Document layout analysis data:

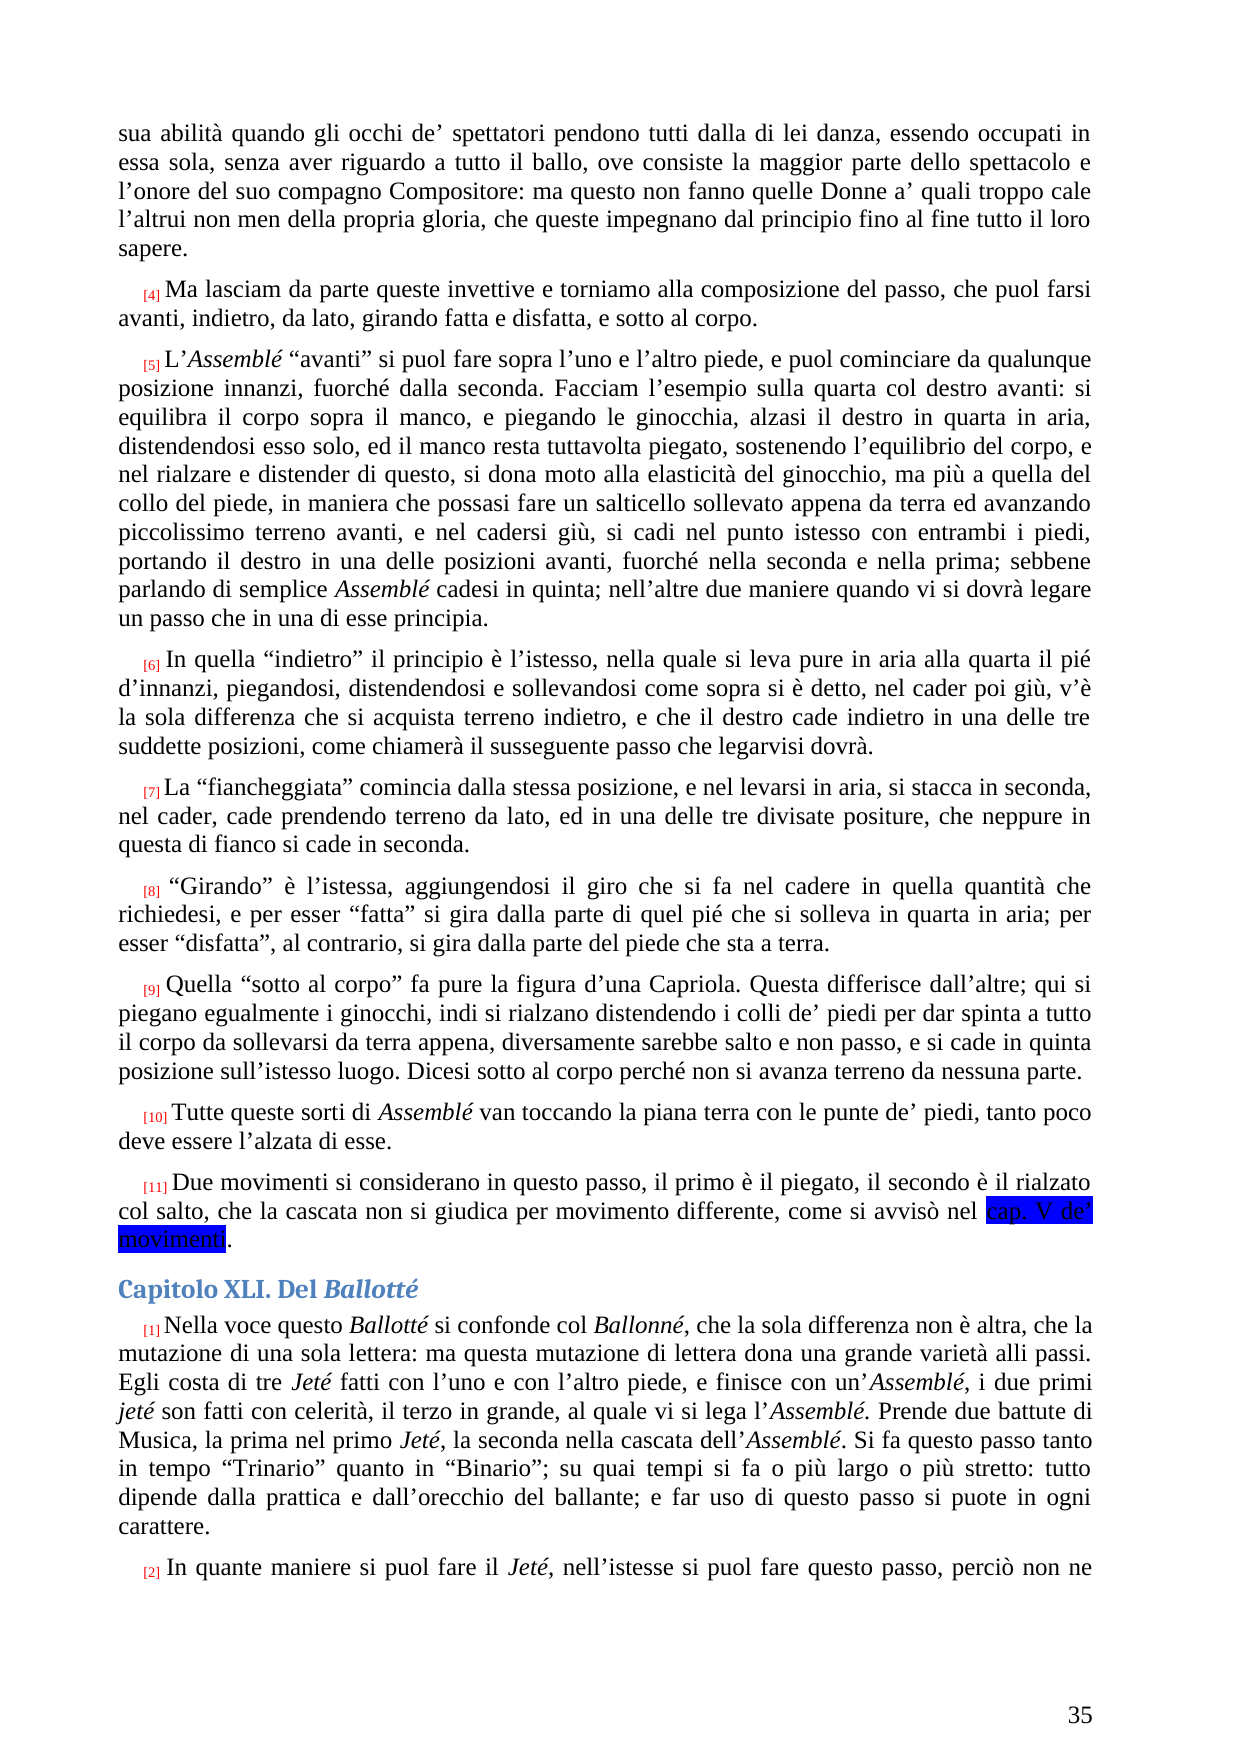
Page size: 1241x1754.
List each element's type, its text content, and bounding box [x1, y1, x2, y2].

text [4] Ma lasciam da parte queste invettive e torniamo alla composizione del passo, che puol farsi avanti, indietro, da lato, girando fatta e disfatta, e sotto al corpo. [118, 274, 1093, 332]
text [11] Due movimenti si considerano in questo passo, il primo è il piegato, il secondo è il rialzato col salto, che la cascata non si giudica per movimento differente, come si avvisò nel cap. V de’ movimenti. [118, 1167, 1093, 1253]
text [7] La “fiancheggiata” comincia dalla stessa posizione, e nel levarsi in aria, si stacca in seconda, nel cader, cade prendendo terreno da lato, ed in una delle tre divisate positure, che neppure in questa di fianco si cade in seconda. [118, 772, 1093, 858]
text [118, 1552, 1093, 1581]
text [6] In quella “indietro” il principio è l’istesso, nella quale si leva pure in aria alla quarta il pié d’innanzi, piegandosi, distendendosi e sollevandosi come sopra si è detto, nel cader poi giù, v’è la sola differenza che si acquista terreno indietro, e che il destro cade indietro in una delle tre suddette posizioni, come chiamerà il susseguente passo che legarvisi dovrà. [118, 644, 1093, 759]
subtitle Capitolo XLI. Del Ballotté [118, 1274, 1093, 1305]
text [118, 118, 1093, 262]
text [8] “Girando” è l’istessa, aggiungendosi il giro che si fa nel cadere in quella quantità che richiedesi, e per esser “fatta” si gira dalla parte di quel pié che si solleva in quarta in aria; per esser “disfatta”, al contrario, si gira dalla parte del piede che sta a terra. [118, 871, 1093, 957]
text [10] Tutte queste sorti di Assemblé van toccando la piana terra con le punte de’ piedi, tanto poco deve essere l’alzata di esse. [118, 1097, 1093, 1154]
text [9] Quella “sotto al corpo” fa pure la figura d’una Capriola. Questa differisce dall’altre; qui si piegano egualmente i ginocchi, indi si rialzano distendendo i colli de’ piedi per dar spinta a tutto il corpo da sollevarsi da terra appena, diversamente sarebbe salto e non passo, e si cade in quinta posizione sull’istesso luogo. Dicesi sotto al corpo perché non si avanza terreno da nessuna parte. [118, 969, 1093, 1084]
text [5] L’Assemblé “avanti” si puol fare sopra l’uno e l’altro piede, e puol cominciare da qualunque posizione innanzi, fuorché dalla seconda. Facciam l’esempio sulla quarta col destro avanti: si equilibra il corpo sopra il manco, e piegando le ginocchia, alzasi il destro in quarta in aria, distendendosi esso solo, ed il manco resta tuttavolta piegato, sostenendo l’equilibrio del corpo, e nel rialzare e distender di questo, si dona moto alla elasticità del ginocchio, ma più a quella del collo del piede, in maniera che possasi fare un salticello sollevato appena da terra ed avanzando piccolissimo terreno avanti, e nel cadersi giù, si cadi nel punto istesso con entrambi i piedi, portando il destro in una delle posizioni avanti, fuorché nella seconda e nella prima; sebbene parlando di semplice Assemblé cadesi in quinta; nell’altre due maniere quando vi si dovrà legare un passo che in una di esse principia. [118, 344, 1093, 632]
text [1] Nella voce questo Ballotté si confonde col Ballonné, che la sola differenza non è altra, che la mutazione di una sola lettera: ma questa mutazione di lettera dona una grande varietà alli passi. Egli costa di tre Jeté fatti con l’uno e con l’altro piede, e finisce con un’Assemblé, i due primi jeté son fatti con celerità, il terzo in grande, al quale vi si lega l’Assemblé. Prende due battute di Musica, la prima nel primo Jeté, la seconda nella cascata dell’Assemblé. Si fa questo passo tanto in tempo “Trinario” quanto in “Binario”; su quai tempi si fa o più largo o più stretto: tutto dipende dalla prattica e dall’orecchio del ballante; e far uso di questo passo si puote in ogni carattere. [118, 1310, 1093, 1540]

**Directive**
Except for the pictures, set down all of the records exactly as they are.

**Solution below**
Page size: 1241x1754.
List each element's type, its text content, and bounding box [x1, y1, x2, y2].

text [4] Ma lasciam da parte queste invettive e torniamo alla composizione del passo, che puol farsi avanti, indietro, da lato, girando fatta e disfatta, e sotto al corpo. [118, 274, 1093, 332]
text [11] Due movimenti si considerano in questo passo, il primo è il piegato, il secondo è il rialzato col salto, che la cascata non si giudica per movimento differente, come si avvisò nel cap. V de’ movimenti. [118, 1167, 1093, 1253]
text [7] La “fiancheggiata” comincia dalla stessa posizione, e nel levarsi in aria, si stacca in seconda, nel cader, cade prendendo terreno da lato, ed in una delle tre divisate positure, che neppure in questa di fianco si cade in seconda. [118, 772, 1093, 858]
text [118, 1552, 1093, 1581]
text [6] In quella “indietro” il principio è l’istesso, nella quale si leva pure in aria alla quarta il pié d’innanzi, piegandosi, distendendosi e sollevandosi come sopra si è detto, nel cader poi giù, v’è la sola differenza che si acquista terreno indietro, e che il destro cade indietro in una delle tre suddette posizioni, come chiamerà il susseguente passo che legarvisi dovrà. [118, 644, 1093, 759]
subtitle Capitolo XLI. Del Ballotté [118, 1274, 1093, 1305]
text [118, 118, 1093, 262]
text [8] “Girando” è l’istessa, aggiungendosi il giro che si fa nel cadere in quella quantità che richiedesi, e per esser “fatta” si gira dalla parte di quel pié che si solleva in quarta in aria; per esser “disfatta”, al contrario, si gira dalla parte del piede che sta a terra. [118, 871, 1093, 957]
text [10] Tutte queste sorti di Assemblé van toccando la piana terra con le punte de’ piedi, tanto poco deve essere l’alzata di esse. [118, 1097, 1093, 1154]
text [9] Quella “sotto al corpo” fa pure la figura d’una Capriola. Questa differisce dall’altre; qui si piegano egualmente i ginocchi, indi si rialzano distendendo i colli de’ piedi per dar spinta a tutto il corpo da sollevarsi da terra appena, diversamente sarebbe salto e non passo, e si cade in quinta posizione sull’istesso luogo. Dicesi sotto al corpo perché non si avanza terreno da nessuna parte. [118, 969, 1093, 1084]
text [5] L’Assemblé “avanti” si puol fare sopra l’uno e l’altro piede, e puol cominciare da qualunque posizione innanzi, fuorché dalla seconda. Facciam l’esempio sulla quarta col destro avanti: si equilibra il corpo sopra il manco, e piegando le ginocchia, alzasi il destro in quarta in aria, distendendosi esso solo, ed il manco resta tuttavolta piegato, sostenendo l’equilibrio del corpo, e nel rialzare e distender di questo, si dona moto alla elasticità del ginocchio, ma più a quella del collo del piede, in maniera che possasi fare un salticello sollevato appena da terra ed avanzando piccolissimo terreno avanti, e nel cadersi giù, si cadi nel punto istesso con entrambi i piedi, portando il destro in una delle posizioni avanti, fuorché nella seconda e nella prima; sebbene parlando di semplice Assemblé cadesi in quinta; nell’altre due maniere quando vi si dovrà legare un passo che in una di esse principia. [118, 344, 1093, 632]
text [1] Nella voce questo Ballotté si confonde col Ballonné, che la sola differenza non è altra, che la mutazione di una sola lettera: ma questa mutazione di lettera dona una grande varietà alli passi. Egli costa di tre Jeté fatti con l’uno e con l’altro piede, e finisce con un’Assemblé, i due primi jeté son fatti con celerità, il terzo in grande, al quale vi si lega l’Assemblé. Prende due battute di Musica, la prima nel primo Jeté, la seconda nella cascata dell’Assemblé. Si fa questo passo tanto in tempo “Trinario” quanto in “Binario”; su quai tempi si fa o più largo o più stretto: tutto dipende dalla prattica e dall’orecchio del ballante; e far uso di questo passo si puote in ogni carattere. [118, 1310, 1093, 1540]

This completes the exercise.